The mission and legacy of Notre Dame is powerful. It caught my attention and was the impetus behind my application for the presidency. Educating leaders to change the world is a very empowering mission—one that I felt would fuel my work as President. Notre Dame was the first Catholic women’s college to award the four-year baccalaureate degree, and I felt that with this legacy, this mission, it would be an honor for me to serve.
Notre Dame has a rich blend of the liberal arts tradition and professional programs. Students learn about critical thinking and communication. They learn how to work in groups. They learn about civic engagement. With this knowledge and skill base, students are well-prepared to excel in the 21st-century workforce.
It is documented that a Catholic liberal arts education helps to promote a dialogue between faith and reason. Catholic values—ethics, education and research for social betterment—empower our students and help them grow, both in reason and in faith. They prepare students both for career readiness as well as life satisfaction. The Catholic tradition encourages students to engage in reflection, prayer and liturgy, all of which promote the spiritual growth of the student.
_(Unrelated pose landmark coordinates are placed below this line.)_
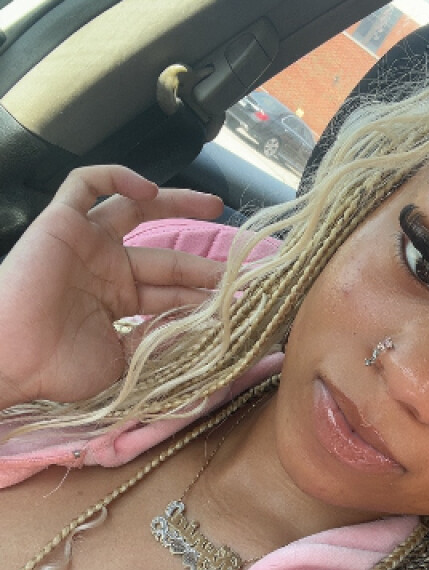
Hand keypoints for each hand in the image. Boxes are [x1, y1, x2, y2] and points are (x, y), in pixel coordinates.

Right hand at [0, 165, 224, 406]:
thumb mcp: (122, 362)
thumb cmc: (58, 368)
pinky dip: (114, 177)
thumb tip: (196, 335)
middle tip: (242, 262)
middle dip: (203, 261)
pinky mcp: (60, 222)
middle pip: (166, 256)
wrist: (12, 360)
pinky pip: (84, 185)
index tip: (240, 296)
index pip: (172, 290)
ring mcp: (85, 244)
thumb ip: (155, 344)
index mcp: (119, 301)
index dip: (203, 292)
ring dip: (175, 203)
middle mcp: (106, 269)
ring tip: (214, 204)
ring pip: (134, 210)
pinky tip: (148, 188)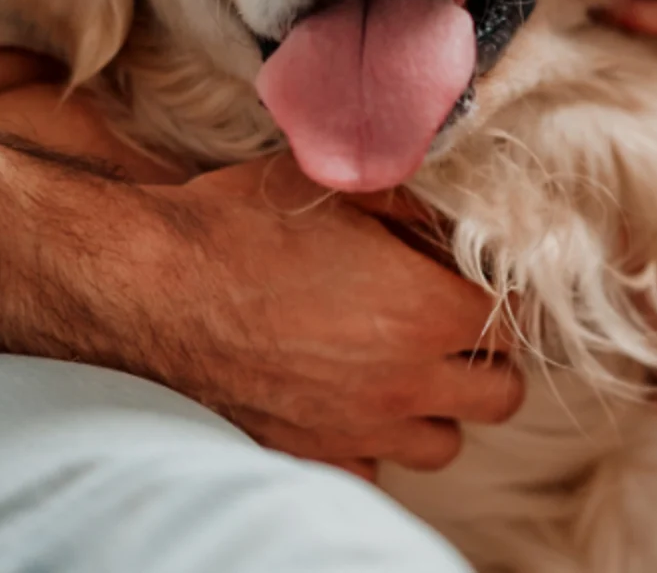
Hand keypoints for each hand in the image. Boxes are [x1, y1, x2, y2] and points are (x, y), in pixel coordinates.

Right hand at [45, 155, 524, 481]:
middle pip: (500, 395)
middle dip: (486, 359)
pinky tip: (349, 399)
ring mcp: (359, 429)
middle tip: (451, 326)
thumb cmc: (237, 226)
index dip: (496, 293)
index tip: (475, 279)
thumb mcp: (335, 186)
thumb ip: (411, 203)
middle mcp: (405, 382)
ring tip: (404, 366)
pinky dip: (375, 441)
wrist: (147, 287)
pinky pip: (375, 470)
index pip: (509, 318)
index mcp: (425, 309)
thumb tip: (452, 216)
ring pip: (444, 443)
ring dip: (437, 408)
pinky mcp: (310, 456)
Our future looks very promising. The University has so many strengths: the blend of the Catholic, liberal arts tradition with the Women’s College at its core; its professional programs, especially the programs in education and health care; the English Language Institute and a commitment to global citizenship; and programming for first-generation students—all of this positions Notre Dame for growth. I’m looking forward to working together with the Notre Dame community to develop a strategic plan that will promote the University’s distinctiveness, expand enrollment, establish innovative partnerships, engage in program development, strengthen and expand infrastructure and grow our financial resources.
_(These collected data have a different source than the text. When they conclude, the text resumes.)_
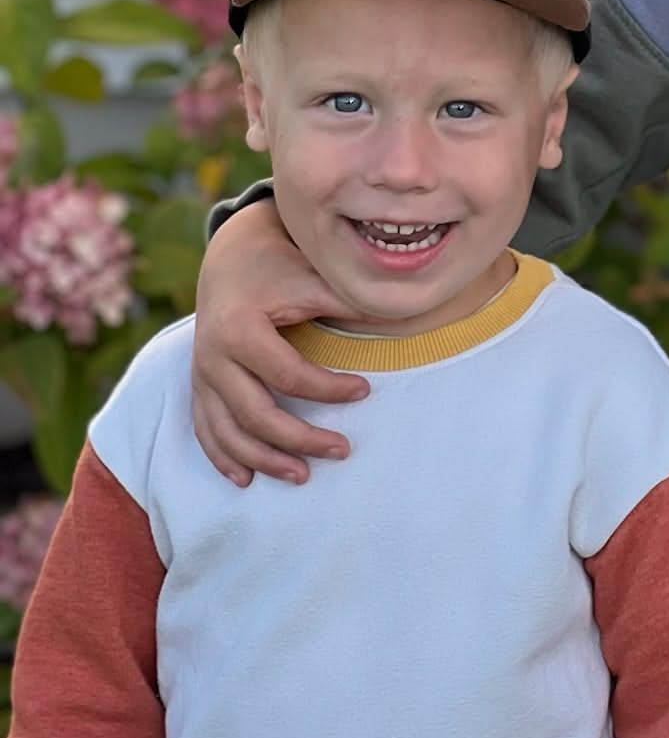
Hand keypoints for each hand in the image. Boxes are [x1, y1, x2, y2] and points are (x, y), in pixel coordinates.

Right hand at [191, 198, 368, 486]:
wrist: (229, 257)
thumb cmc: (278, 267)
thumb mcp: (310, 278)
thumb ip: (347, 301)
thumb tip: (401, 316)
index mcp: (240, 330)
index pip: (289, 375)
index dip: (329, 389)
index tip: (365, 391)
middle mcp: (212, 358)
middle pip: (256, 415)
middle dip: (300, 439)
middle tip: (343, 450)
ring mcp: (201, 375)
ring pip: (228, 433)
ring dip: (264, 460)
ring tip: (303, 476)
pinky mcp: (198, 385)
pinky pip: (206, 430)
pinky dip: (224, 457)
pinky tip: (246, 479)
It’s well-documented that those who attend women’s colleges are twice as likely to pursue advanced study at the master’s and doctoral levels and to pursue careers in the STEM disciplines as those who attend co-ed institutions. We know that women’s colleges do a phenomenal job in engaging students and providing them with exceptional leadership opportunities.
I first became interested in domestic violence as a professional practicing nurse. I saw first-hand the trauma that those women endured. We treated them physically, but I felt there was more we could do in terms of preventing violence and empowering these women. That led me to take on the study of the issue through my master’s and doctoral work. It certainly shaped what I did as an educator. I was able to develop courses and coursework related to domestic violence in the nursing curricula. And my publications and my research agenda have focused on the empowerment and enhancement of self-efficacy of battered women.
I remember one woman who came to the emergency department and then to our nursing unit because she needed to have surgery due to injuries related to abuse. It was really in caring for her and talking to her that I began to understand the emotional trauma she went through. She eventually began to open up during post-op, and I began to see that it’s important to not just treat these women physically but also to think about what’s going to happen when they leave the hospital. That was really the impetus for my work.
I can’t wait to get started. We are embarking on a new strategic plan, and it’s very exciting to be part of that. Our strategic plan will provide us with our blueprint for going forward with our mission and advancing the institution. I’m looking forward to working with everyone and getting to know the Notre Dame community. My husband David, my son Michael and I certainly had a very warm welcome at the official announcement on campus. And I look forward to rolling up my sleeves and being part of the community.